[Provided data — start]

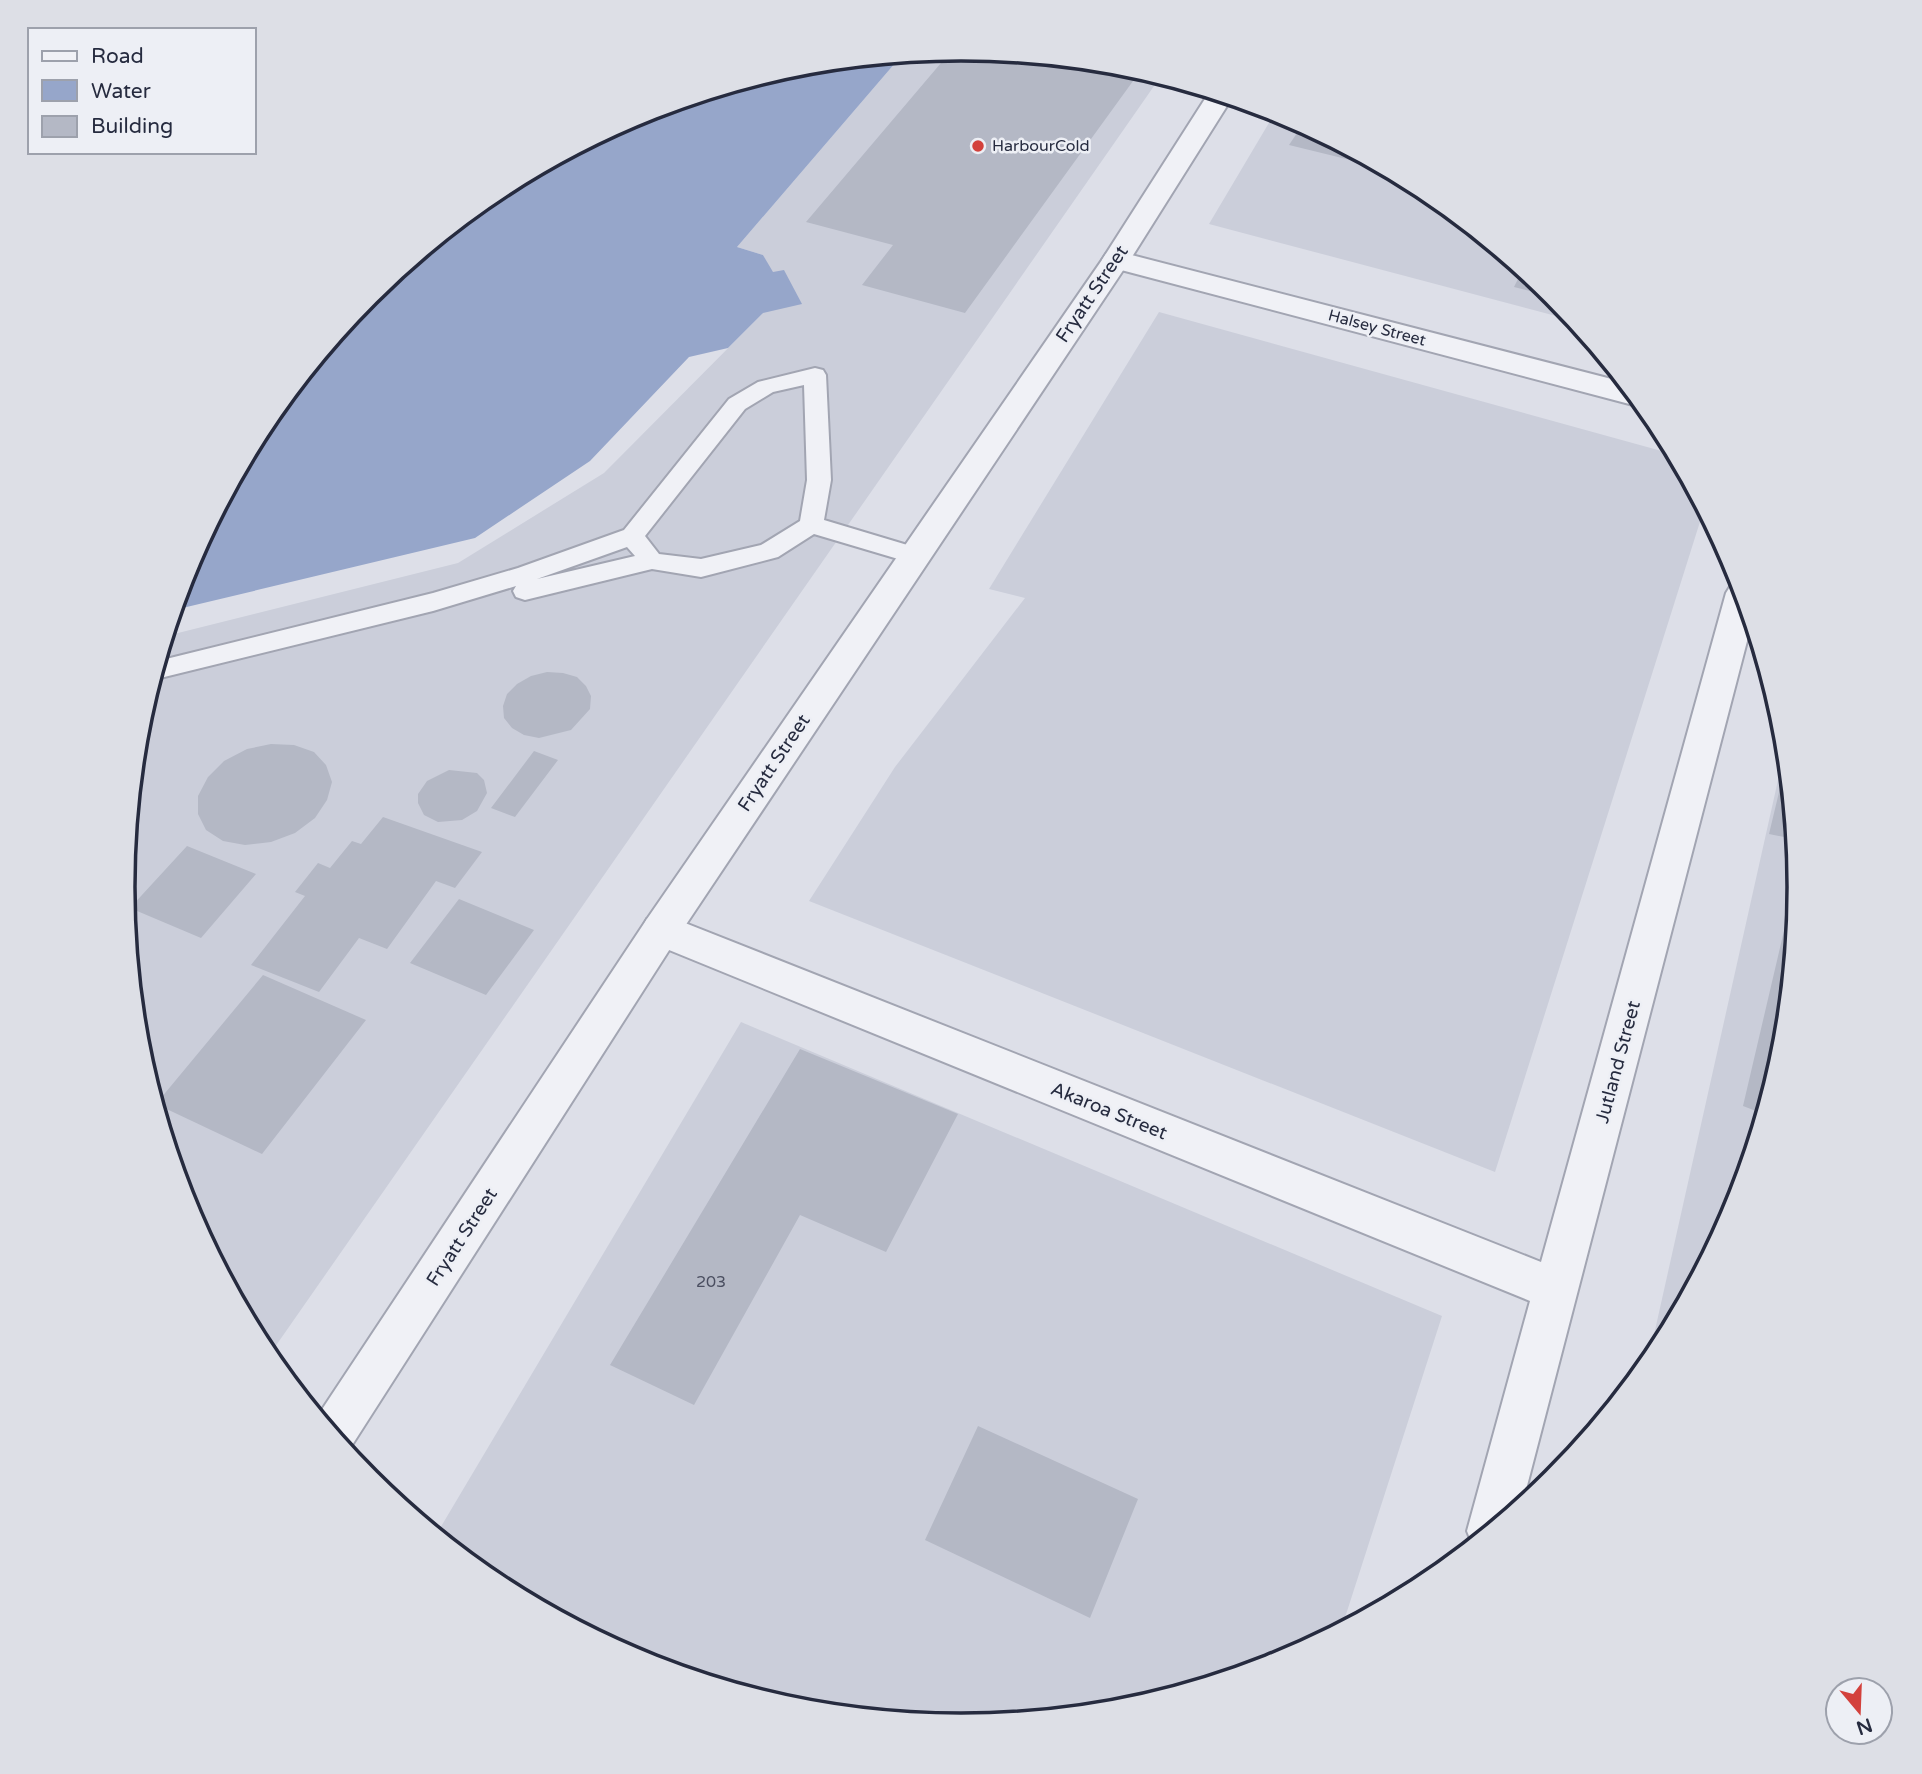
<svg xmlns="http://www.w3.org/2000/svg" width="1922" height="1774" viewBox="0 0 1922 1774" font-family="'Varela Round',sans-serif">
  <style>
    .built { fill: #cbceda }
    .water { fill: #96a6ca }
    .building { fill: #b4b8c5 }
    .lines { fill: none; stroke-linecap: round; stroke-linejoin: round }
    .service-casing { stroke: #a2a5b2; stroke-width: 4 }
    .minor-casing { stroke: #a2a5b2; stroke-width: 4 }
    .tertiary-casing { stroke: #a2a5b2; stroke-width: 4 }
    .service { fill: #f0f1f6; fill-rule: evenodd }
    .minor { fill: #f0f1f6; fill-rule: evenodd }
    .tertiary { fill: #f0f1f6; fill-rule: evenodd }
    .poi-dot { fill: #d3413c; stroke: #edeff5; stroke-width: 2.5 }
    .labels { text-anchor: middle; dominant-baseline: central; stroke-width: 5; stroke-linejoin: round; paint-order: stroke }
    .far-poi-label { font-size: 16px; fill: #262b3f; stroke: #edeff5; text-anchor: start }
    .far-street-label { font-size: 16px; fill: #262b3f; stroke: #edeff5 }
    .number-label { font-size: 16px; fill: #4a4e60 }
    .street-label { font-size: 19px; fill: #262b3f; stroke: #edeff5 }
    .rim { fill: none; stroke: #262b3f; stroke-width: 3.5 }
  </style>
  <rect width="100%" height="100%" fill="#dddfe8"/>
  <!-- built -->
  <path class="built" d="M961 49 1125 65 1161 76 268 1357 187 1207 139 1050 123 887 139 723 166 636 458 563 604 473 762 314 264 421 772 273 763 255 737 247 902 55Z
    M1276 111 1427 190 1554 295 1575 321 1209 224Z
    M1159 312 1676 455 1704 509 1495 1172 809 901 895 767 1025 598 989 589Z
    M1785 749 1799 887 1783 1051 1735 1208 1658 1353 1647 1366Z
    M741 1022 1442 1316 1341 1630 1281 1661 1124 1709 961 1725 797 1709 640 1661 495 1584 436 1535Z"/>
  <!-- water -->
  <path class="water" d="M902 55 737 247 763 255 773 272 784 270 802 304 763 313 728 348 689 357 590 461 475 538 174 610 187 566 264 421 369 294 496 190 641 113 798 65Z"/>
  <!-- building -->
  <path class="building" d="M961 49 1125 65 1141 70 965 313 862 285 893 245 806 222 952 50Z
    M1282 113 1384 167 1383 168 1289 145 1301 127 1277 122Z
    M1523 269 1554 295 1557 298 1514 287Z
    M547 672 563 673 577 677 586 686 591 696 590 709 571 730 539 738 524 735 512 728 504 718 503 706 507 694 517 684 531 676Z
    M271 744 294 745 314 752 326 765 332 782 327 800 315 818 295 833 271 842 245 845 223 841 206 830 198 814V796L208 777 224 761 247 749Z
    M534 751 558 760 515 817 491 808Z
    M1786 763H1787L1794 839 1769 834Z
    M449 770 477 773 484 780 487 793 477 811 462 820 438 822 424 815 418 803V794L427 781Z
    M383 817 482 852 455 888 436 881 387 949 359 938 319 992 251 965 305 896 295 892 318 863 330 868 352 841 361 844Z
    M187 846 256 874 201 938 130 908Z
    M1797 875 1799 887 1783 1051 1764 1114 1743 1106Z
    M459 899 534 930 486 995 410 963Z
    M263 975 366 1020 262 1154 156 1104Z
    M800 1049 958 1114 886 1252 800 1215 694 1405 610 1365Z
    M978 1426 1138 1499 1090 1618 925 1540Z"/>
  <g class="lines">
    <defs>
      <path id="service" d="M815 368 823 370 826 375 831 480 824 520 924 550 927 556 924 562 915 564 814 534 778 557 701 577 652 569 525 600 516 597 513 591 516 586 433 611 152 680 158 661 433 593 518 568 624 530 729 399 758 382ZM804 385 807 480 800 521 761 545 701 559 659 554 645 536 745 409 773 392ZM627 547 635 556 537 579Z"/>
      <path id="minor" d="M1116 251 1627 383 1644 404 1637 406 1106 266 1102 260 1106 254Z
        M1740 582 1752 622 1522 1505 1473 1546 1467 1531 1530 1301 647 941 641 930 647 919 661 914 675 919 1541 1262 1726 593 1731 585Z"/>
      <path id="tertiary" d="M1210 91 1232 98 1130 260 675 941 347 1453 317 1417 647 919 1102 260Z"/>
    </defs>
    <!-- service casing -->
    <use href="#service" class="service-casing"/>
    <!-- minor casing -->
    <use href="#minor" class="minor-casing"/>
    <!-- tertiary casing -->
    <use href="#tertiary" class="tertiary-casing"/>
    <!-- service -->
    <use href="#service" class="service"/>
    <!-- minor -->
    <use href="#minor" class="minor"/>
    <!-- tertiary -->
    <use href="#tertiary" class="tertiary"/>
  </g>
  <!-- markers -->
  <circle class="poi-dot" cx="978" cy="146" r="7"/>
  <g class="labels">
    <!-- far-poi labels -->
    <g class="far-poi-label">
      <text x="992" y="146">HarbourCold</text>
    </g>
    <!-- far-street labels -->
    <g class="far-street-label">
      <text transform="translate(1377 328) rotate(15)">Halsey Street</text>
    </g>
    <!-- number labels -->
    <g class="number-label">
      <text x="711" y="1282">203</text>
    </g>
    <!-- street labels -->
    <g class="street-label">
      <text transform="translate(1092 294) rotate(-56)">Fryatt Street</text>
      <text transform="translate(774 763) rotate(-56)">Fryatt Street</text>
      <text transform="translate(1618 1062) rotate(-75)">Jutland Street</text>
      <text transform="translate(1109 1111) rotate(22)">Akaroa Street</text>
      <text transform="translate(462 1237) rotate(-57)">Fryatt Street</text>
    </g>
  </g>
  <!-- crop -->
  <path d="M0 0H1922V1774H0ZM135 887a826 826 0 1 1 1652 0a826 826 0 1 1-1652 0Z" fill="#dddfe6" fill-rule="evenodd"/>
  <path class="rim" d="M135 887a826 826 0 1 1 1652 0a826 826 0 1 1-1652 0Z"/>
  <!-- legend -->
  <rect x="28" y="28" width="228" height="126" fill="#edeff5" stroke="#9da1ac" stroke-width="2"/>
  <rect x="42" y="51" width="35" height="10" fill="#f0f1f6" stroke="#9da1ac" stroke-width="2"/>
  <text x="91" y="63" font-size="21" fill="#262b3f">Road</text>
  <rect x="42" y="80" width="35" height="21" fill="#96a6ca" stroke="#9da1ac" stroke-width="2"/>
  <text x="91" y="98" font-size="21" fill="#262b3f">Water</text>
  <rect x="42" y="116" width="35" height="21" fill="#b4b8c5" stroke="#9da1ac" stroke-width="2"/>
  <text x="91" y="133" font-size="21" fill="#262b3f">Building</text>
  <!-- north arrow -->
  <g transform="translate(1859 1711) rotate(161)"><circle r="33" fill="#edeff5" stroke="#9da1ac" stroke-width="2"/>
  <path d="M0-5L12 26L0 18L-12 26Z" fill="#d3413c"/>
  <text y="-10" font-size="19" font-weight="bold" text-anchor="middle" fill="#262b3f">N</text>
  </g>
</svg>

[Provided data — finish]

• **What to produce**
Working from the records above, write out verbatim only the lines from the line containing "M1159 312 1676" through the line containing "M547 672 563".

• **Answer below**
    M1159 312 1676 455 1704 509 1495 1172 809 901 895 767 1025 598 989 589Z
    M1785 749 1799 887 1783 1051 1735 1208 1658 1353 1647 1366Z
    M741 1022 1442 1316 1341 1630 1281 1661 1124 1709 961 1725 797 1709 640 1661 495 1584 436 1535Z"/>
  <!-- water -->
  <path class="water" d="M902 55 737 247 763 255 773 272 784 270 802 304 763 313 728 348 689 357 590 461 475 538 174 610 187 566 264 421 369 294 496 190 641 113 798 65Z"/>
  <!-- building -->
  <path class="building" d="M961 49 1125 65 1141 70 965 313 862 285 893 245 806 222 952 50Z
    M1282 113 1384 167 1383 168 1289 145 1301 127 1277 122Z
    M1523 269 1554 295 1557 298 1514 287Z
    M547 672 563 673 577 677 586 686 591 696 590 709 571 730 539 738 524 735 512 728 504 718 503 706 507 694 517 684 531 676Z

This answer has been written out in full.